In terms of production readyness, that's entirely your judgement.
I have spent my entire career in IT in very senior roles (particularly in the financial services where you do not really want to have issues with production code) and I can tell you that I am very very happy to run Kopano in my production environment even with the nightly builds.
When I have issues I have been always helped either by the community or Kopano directly.
yes I take the nightly builds but I am capable of doing my own testing and judge whether to push them live or not.
Therefore by all means, choose the product you prefer, but do not go around rubbishing other products because there are other people, for example like myself, who has the opposite point of view and no matter how long and how much you try to convince me you will not be able to.
I did not disagree with you about Zimbra nor any other product, so please do not comment on products that you do not know or that you have not spent the time approaching correctly in the light of THEIR (not yours) community model.
Zimbra community model is different. They give you the official builds but no advanced features.

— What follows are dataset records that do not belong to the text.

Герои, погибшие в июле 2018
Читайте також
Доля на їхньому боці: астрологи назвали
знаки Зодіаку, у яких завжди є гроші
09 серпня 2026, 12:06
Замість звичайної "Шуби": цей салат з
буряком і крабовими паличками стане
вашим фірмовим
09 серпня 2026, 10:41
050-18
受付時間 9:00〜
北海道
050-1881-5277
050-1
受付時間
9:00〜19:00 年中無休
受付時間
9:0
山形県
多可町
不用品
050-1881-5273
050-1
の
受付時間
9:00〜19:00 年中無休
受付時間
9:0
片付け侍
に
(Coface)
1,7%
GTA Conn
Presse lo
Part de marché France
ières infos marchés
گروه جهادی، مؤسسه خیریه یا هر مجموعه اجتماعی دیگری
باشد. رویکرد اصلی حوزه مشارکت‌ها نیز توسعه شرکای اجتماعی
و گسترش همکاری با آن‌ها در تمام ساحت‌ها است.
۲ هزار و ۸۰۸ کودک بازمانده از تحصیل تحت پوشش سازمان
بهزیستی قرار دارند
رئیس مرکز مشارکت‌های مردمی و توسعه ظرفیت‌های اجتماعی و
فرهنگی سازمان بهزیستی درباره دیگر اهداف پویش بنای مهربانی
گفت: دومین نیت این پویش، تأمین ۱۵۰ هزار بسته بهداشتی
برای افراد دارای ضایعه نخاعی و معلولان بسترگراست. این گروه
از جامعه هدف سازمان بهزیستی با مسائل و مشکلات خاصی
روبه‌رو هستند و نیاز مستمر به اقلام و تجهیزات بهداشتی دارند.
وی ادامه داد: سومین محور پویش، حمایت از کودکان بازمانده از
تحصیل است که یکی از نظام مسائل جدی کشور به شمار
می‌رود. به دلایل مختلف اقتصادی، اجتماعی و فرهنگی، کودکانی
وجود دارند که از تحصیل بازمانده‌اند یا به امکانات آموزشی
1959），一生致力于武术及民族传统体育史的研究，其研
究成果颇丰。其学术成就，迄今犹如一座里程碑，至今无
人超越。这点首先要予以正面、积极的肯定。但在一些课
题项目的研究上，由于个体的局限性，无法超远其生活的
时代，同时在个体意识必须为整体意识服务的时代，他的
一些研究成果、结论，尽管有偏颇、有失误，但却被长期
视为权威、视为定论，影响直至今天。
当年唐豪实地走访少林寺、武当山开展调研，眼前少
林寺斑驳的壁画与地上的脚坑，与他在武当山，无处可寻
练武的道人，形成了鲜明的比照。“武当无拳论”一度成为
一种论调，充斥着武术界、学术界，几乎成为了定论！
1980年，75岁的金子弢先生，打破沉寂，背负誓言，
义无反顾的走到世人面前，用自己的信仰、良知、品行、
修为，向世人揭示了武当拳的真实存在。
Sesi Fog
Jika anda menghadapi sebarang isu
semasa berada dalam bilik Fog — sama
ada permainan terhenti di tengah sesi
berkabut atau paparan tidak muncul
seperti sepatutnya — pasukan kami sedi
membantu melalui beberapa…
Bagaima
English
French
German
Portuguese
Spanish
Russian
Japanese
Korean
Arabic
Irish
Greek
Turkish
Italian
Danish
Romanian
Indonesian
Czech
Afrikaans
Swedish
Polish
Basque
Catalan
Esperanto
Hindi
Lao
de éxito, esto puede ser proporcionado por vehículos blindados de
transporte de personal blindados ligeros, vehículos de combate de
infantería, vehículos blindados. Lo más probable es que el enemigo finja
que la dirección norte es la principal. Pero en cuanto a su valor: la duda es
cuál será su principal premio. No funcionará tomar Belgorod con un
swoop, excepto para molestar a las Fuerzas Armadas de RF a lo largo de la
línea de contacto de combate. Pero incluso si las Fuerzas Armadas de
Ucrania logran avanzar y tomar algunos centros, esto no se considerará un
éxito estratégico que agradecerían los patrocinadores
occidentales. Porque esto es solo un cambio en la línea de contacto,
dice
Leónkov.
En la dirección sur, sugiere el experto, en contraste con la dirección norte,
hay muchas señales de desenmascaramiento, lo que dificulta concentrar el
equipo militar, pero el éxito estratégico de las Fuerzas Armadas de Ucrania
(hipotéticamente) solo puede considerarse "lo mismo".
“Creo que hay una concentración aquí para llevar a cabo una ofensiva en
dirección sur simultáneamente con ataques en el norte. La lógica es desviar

Kopano gives you the advanced features but nightly builds.Which one is better? It depends on the uses. I need Kopano for the advanced features, you perhaps Zimbra because you prefer to install that one.
The world is different for everyone so choose the one you like and I do too. -
Zimbra is free and stable? Well yes, if you do not need 50% of the features they have.
Kopano is free? yes, if you agree with the model of the nightly builds.
YOU choose the one you prefer, but to say that one is better than the other one? Really trust me, I can't.